▶ _REQUIRED ACTIONS_
a - According to the Teeko article, how many spaces does the board have, and how are they arranged?
b - Return the Teeko article's stretch from "Teeko game board" through "Checkers, and Bingo.", copied verbatim.
c - Using the Teeko article, explain where the game's unusual name comes from.
-- PASSAGE FOR REVIEW follows --
= Teeko =

Board game

Teeko game board

Teeko is an abstract strategy game invented by John Scarne in 1937 and rereleased in refined form in 1952 and again in the 1960s. Teeko was marketed by Scarne's company, John Scarne Games Inc.; its quirky name, he said, borrowed letters from the games Tic-tac-toe, Chess, Checkers, and Bingo.

==Standard Teeko==
Standard Teeko is also known as Teeko 44 Positions and is a game for two players.

===Equipment===
The Teeko board consists of twenty-five spaces arranged in a five-by-five grid. There are eight markers, four black and four red; in the final edition of the game (1964), the markers are marked with one to four spots similar to the standard pips on dice.

One player, "Black" plays the black markers, and the other, "Red", plays the red.

===Gameplay===
One player conceals two pawns in their closed hands, one of each color. The other player selects one hand and plays the color that is revealed.

Teeko game, won by Black for placing four in a square

1. Black moves first and places one marker on any space on the board, with the exception of the central spot on the board.
2. Red then places a marker on any unoccupied space.
3. Players continue to take turns placing markers on empty spaces until all eight markers are on the board.
4. Once all eight pieces are on the board, if neither player has won after this initial "drop" placement phase, then they move their pieces one at a time, with Black playing first.
5. A piece may be moved only to an empty space adjacent to its starting space, meaning adjacent horizontally, vertically, or diagonally, as indicated by the connecting lines on the board.
-- PASSAGE FOR REVIEW concluded --
-- DATA SUPPLIED follows --
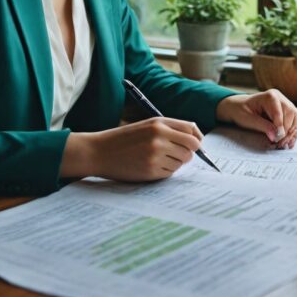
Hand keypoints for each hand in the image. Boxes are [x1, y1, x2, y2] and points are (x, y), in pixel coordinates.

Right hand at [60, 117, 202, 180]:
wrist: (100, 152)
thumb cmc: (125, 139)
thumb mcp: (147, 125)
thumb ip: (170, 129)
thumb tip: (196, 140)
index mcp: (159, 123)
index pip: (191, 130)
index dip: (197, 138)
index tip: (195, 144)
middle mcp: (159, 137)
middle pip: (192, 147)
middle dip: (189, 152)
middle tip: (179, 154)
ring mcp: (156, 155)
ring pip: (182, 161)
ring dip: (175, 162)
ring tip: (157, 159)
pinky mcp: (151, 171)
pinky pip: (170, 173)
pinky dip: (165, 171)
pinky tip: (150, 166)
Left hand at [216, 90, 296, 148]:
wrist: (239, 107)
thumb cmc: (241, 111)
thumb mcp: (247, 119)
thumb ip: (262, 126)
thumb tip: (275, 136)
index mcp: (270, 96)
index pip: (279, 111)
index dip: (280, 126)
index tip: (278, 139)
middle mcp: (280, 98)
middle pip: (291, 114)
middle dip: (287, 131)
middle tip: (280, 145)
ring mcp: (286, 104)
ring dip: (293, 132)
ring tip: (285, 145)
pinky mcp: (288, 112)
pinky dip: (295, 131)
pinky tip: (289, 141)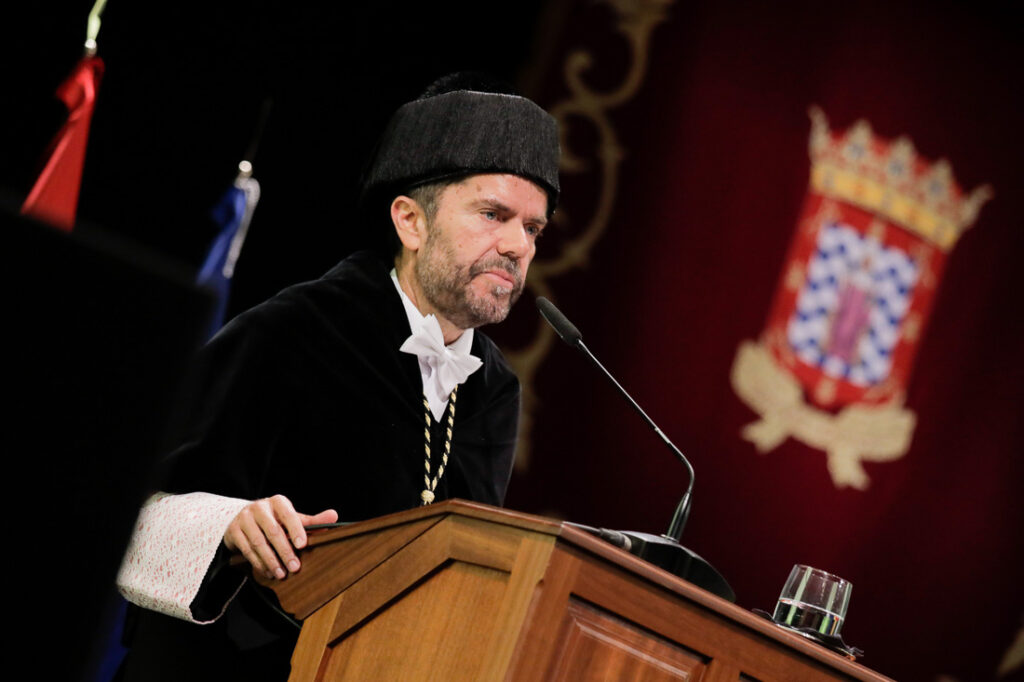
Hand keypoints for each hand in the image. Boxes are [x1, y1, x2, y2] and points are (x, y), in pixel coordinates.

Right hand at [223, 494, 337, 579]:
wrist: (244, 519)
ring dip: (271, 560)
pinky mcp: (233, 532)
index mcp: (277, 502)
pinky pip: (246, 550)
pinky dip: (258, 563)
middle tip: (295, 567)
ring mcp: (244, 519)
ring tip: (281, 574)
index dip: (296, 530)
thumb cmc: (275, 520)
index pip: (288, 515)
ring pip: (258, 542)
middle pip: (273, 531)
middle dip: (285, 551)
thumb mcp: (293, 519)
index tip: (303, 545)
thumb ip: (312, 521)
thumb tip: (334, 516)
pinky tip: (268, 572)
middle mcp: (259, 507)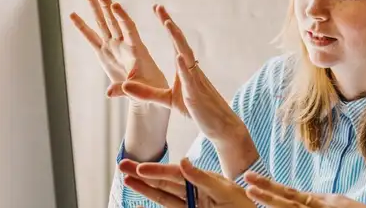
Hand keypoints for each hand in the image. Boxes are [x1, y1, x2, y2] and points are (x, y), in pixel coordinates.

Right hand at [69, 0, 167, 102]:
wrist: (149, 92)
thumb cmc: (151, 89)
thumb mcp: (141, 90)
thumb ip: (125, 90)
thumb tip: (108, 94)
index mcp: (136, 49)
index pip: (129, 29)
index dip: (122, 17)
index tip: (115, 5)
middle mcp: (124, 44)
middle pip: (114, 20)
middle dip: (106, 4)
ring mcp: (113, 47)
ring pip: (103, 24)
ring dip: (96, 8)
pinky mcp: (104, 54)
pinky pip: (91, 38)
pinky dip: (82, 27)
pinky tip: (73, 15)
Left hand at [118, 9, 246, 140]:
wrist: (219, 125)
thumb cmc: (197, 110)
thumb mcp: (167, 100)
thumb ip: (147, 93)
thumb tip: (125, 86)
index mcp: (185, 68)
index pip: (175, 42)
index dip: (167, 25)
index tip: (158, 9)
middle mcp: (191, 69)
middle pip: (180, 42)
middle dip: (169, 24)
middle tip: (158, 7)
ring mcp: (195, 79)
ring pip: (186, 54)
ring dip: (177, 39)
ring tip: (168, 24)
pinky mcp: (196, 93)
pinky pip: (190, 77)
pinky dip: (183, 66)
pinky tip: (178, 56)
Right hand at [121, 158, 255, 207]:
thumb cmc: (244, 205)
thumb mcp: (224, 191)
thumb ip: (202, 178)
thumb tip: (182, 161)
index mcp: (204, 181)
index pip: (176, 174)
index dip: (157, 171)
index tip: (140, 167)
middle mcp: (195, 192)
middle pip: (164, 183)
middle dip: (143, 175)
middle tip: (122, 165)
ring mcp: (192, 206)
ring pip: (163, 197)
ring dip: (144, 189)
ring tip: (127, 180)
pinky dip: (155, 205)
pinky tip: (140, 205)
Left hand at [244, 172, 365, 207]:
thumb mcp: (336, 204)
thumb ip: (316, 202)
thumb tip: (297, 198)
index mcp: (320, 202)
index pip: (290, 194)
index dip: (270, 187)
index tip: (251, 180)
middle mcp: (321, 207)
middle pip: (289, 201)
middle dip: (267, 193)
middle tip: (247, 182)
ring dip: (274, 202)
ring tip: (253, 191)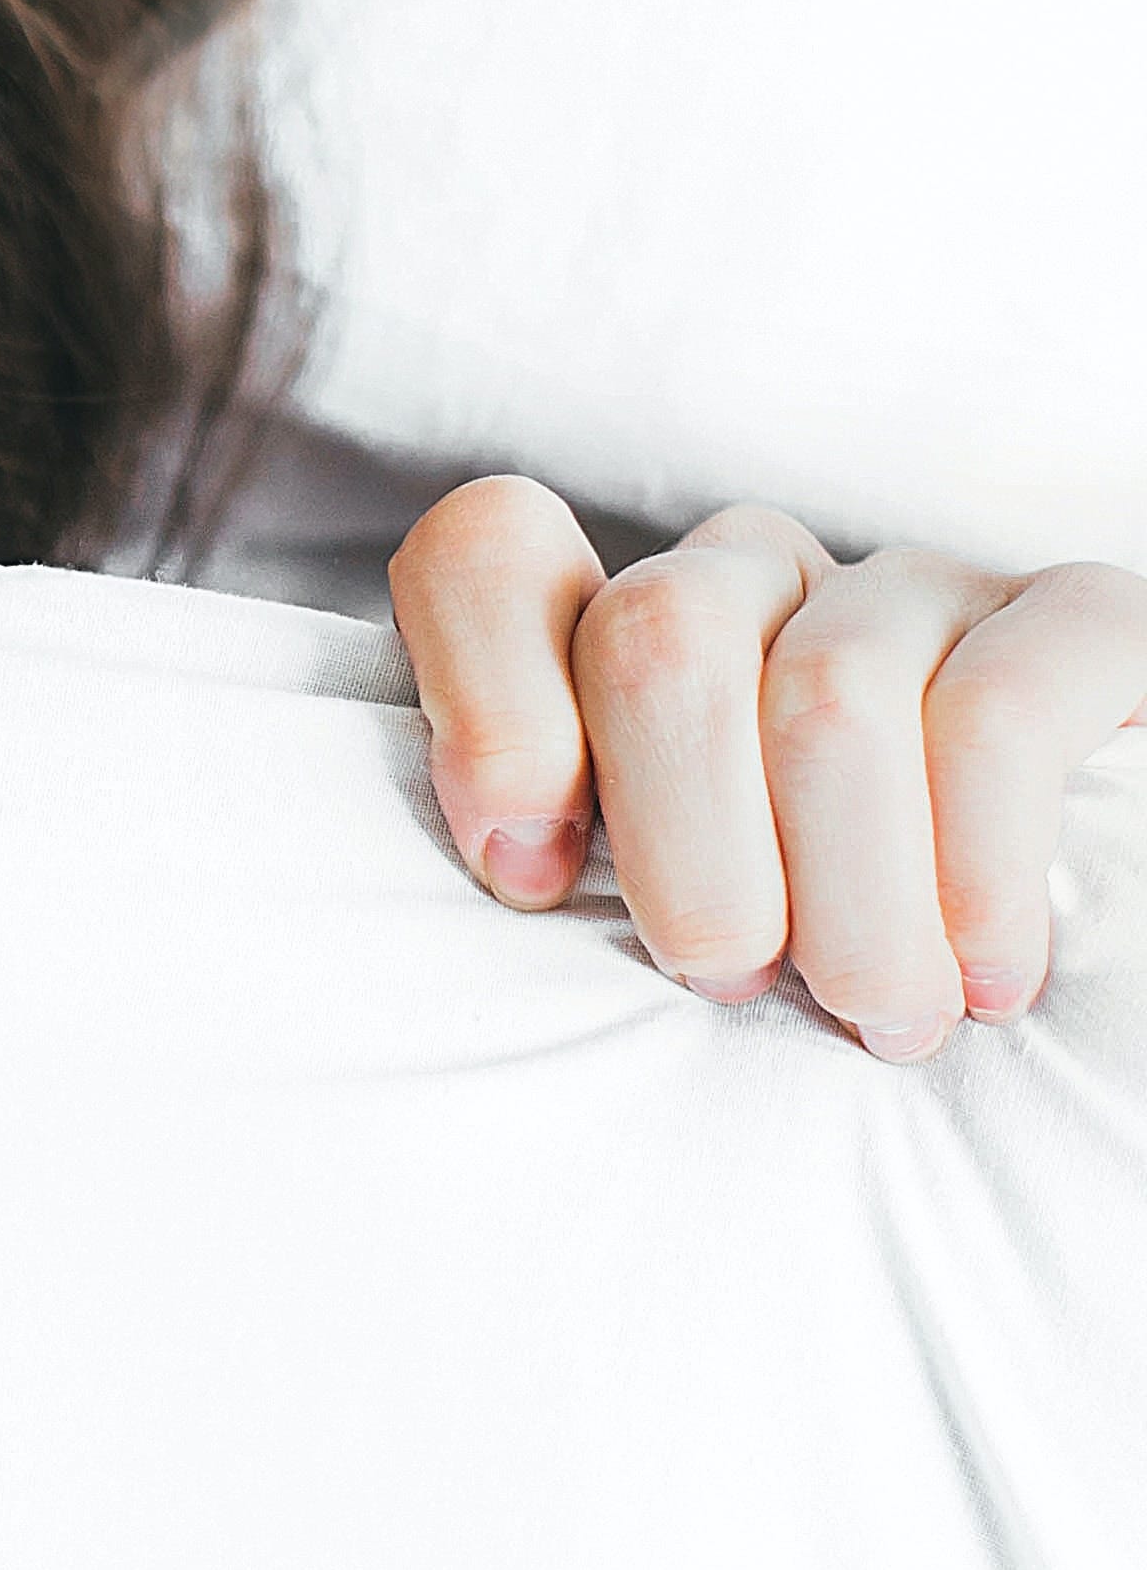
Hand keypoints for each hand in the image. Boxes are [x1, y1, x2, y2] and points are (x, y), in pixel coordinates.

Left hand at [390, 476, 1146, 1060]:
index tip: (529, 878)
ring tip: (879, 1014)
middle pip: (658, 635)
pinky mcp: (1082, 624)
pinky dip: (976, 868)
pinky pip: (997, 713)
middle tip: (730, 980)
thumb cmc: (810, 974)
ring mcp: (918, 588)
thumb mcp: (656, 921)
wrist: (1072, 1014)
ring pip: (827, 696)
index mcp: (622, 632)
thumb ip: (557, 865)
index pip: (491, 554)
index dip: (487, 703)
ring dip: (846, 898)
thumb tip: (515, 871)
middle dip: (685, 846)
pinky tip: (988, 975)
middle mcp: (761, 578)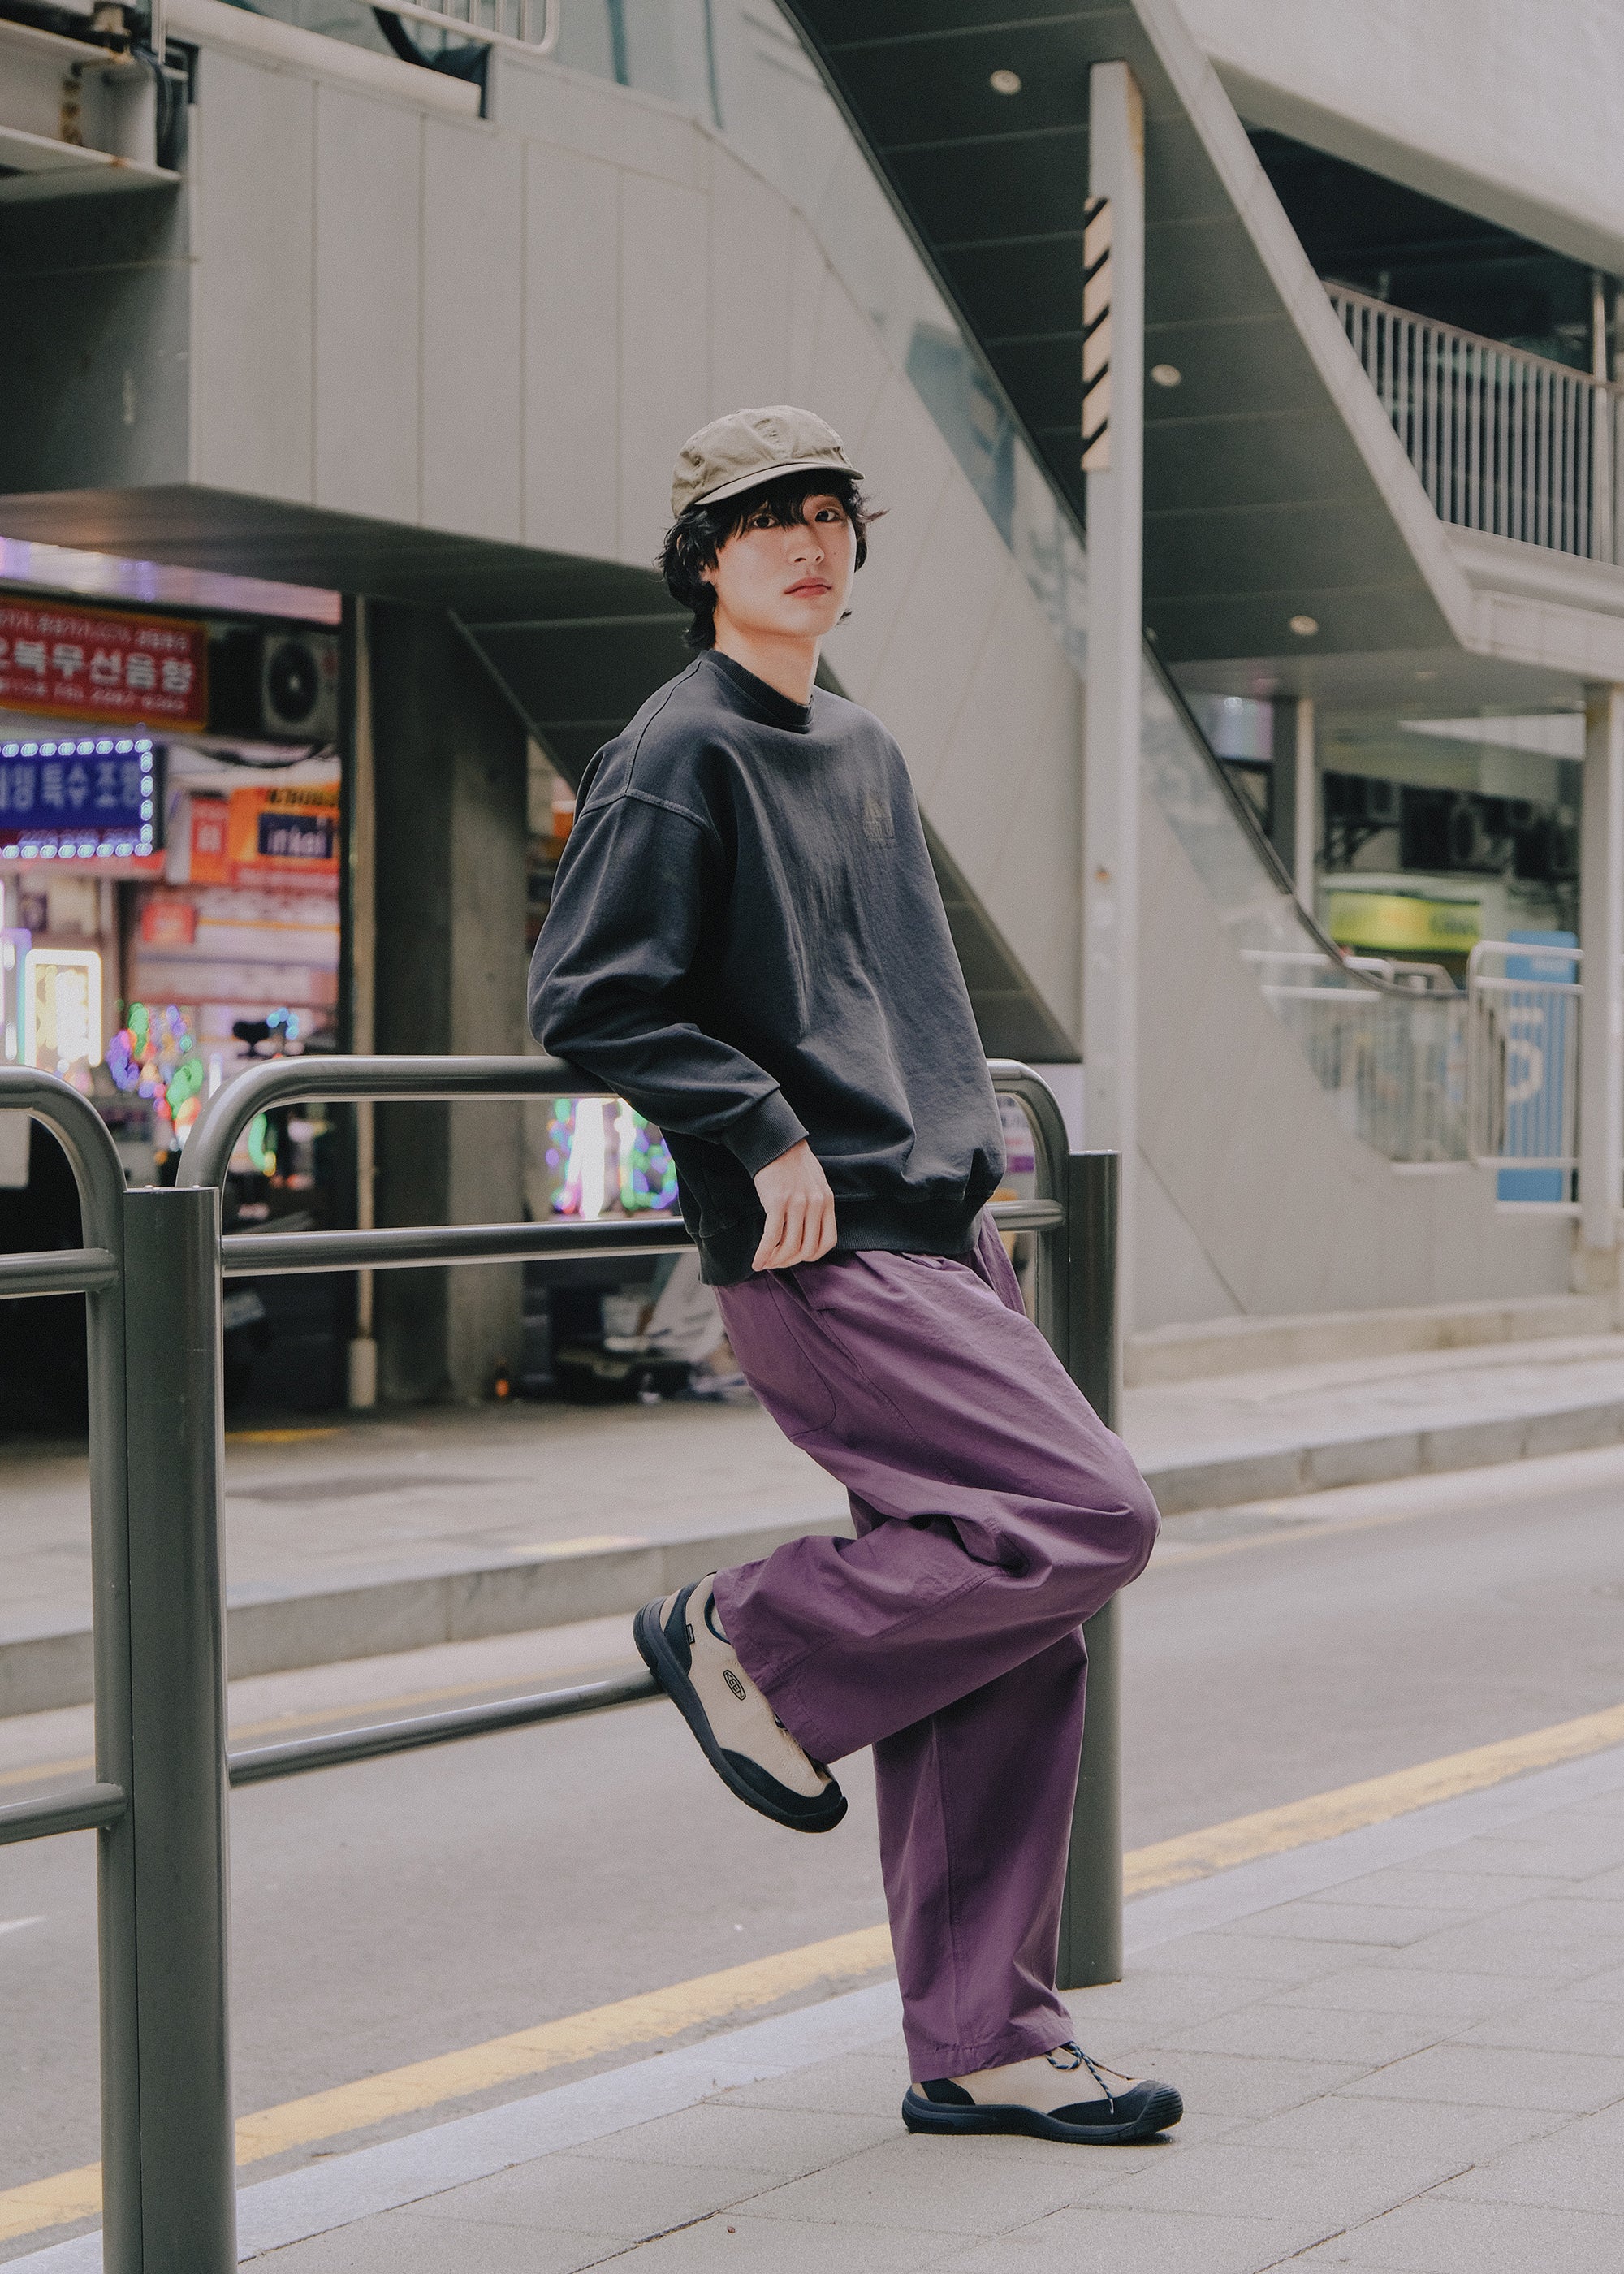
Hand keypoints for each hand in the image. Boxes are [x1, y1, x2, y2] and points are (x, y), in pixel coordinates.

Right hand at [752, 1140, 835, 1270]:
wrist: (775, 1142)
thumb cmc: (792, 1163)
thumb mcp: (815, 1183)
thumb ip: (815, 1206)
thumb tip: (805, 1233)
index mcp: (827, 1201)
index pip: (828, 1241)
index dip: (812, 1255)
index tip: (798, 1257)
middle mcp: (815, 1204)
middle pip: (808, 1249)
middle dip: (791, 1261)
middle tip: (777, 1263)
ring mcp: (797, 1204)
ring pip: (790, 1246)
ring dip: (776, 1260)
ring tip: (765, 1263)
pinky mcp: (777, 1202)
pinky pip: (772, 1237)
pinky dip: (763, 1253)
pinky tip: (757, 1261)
-- DATA SUPPLIED concluded --
▶ _SOLUTIONS TO THE PROBLEMS_
a - Twenty-five spaces arranged in a five-by-five grid.

b -
Teeko game board

Teeko is an abstract strategy game invented by John Scarne in 1937 and rereleased in refined form in 1952 and again in the 1960s. Teeko was marketed by Scarne's company, John Scarne Games Inc.; its quirky name, he said, borrowed letters from the games Tic-tac-toe, Chess, Checkers, and Bingo.

c - John Scarne said that the name Teeko borrowed letters from four other games: Tic-tac-toe, Chess, Checkers, and Bingo.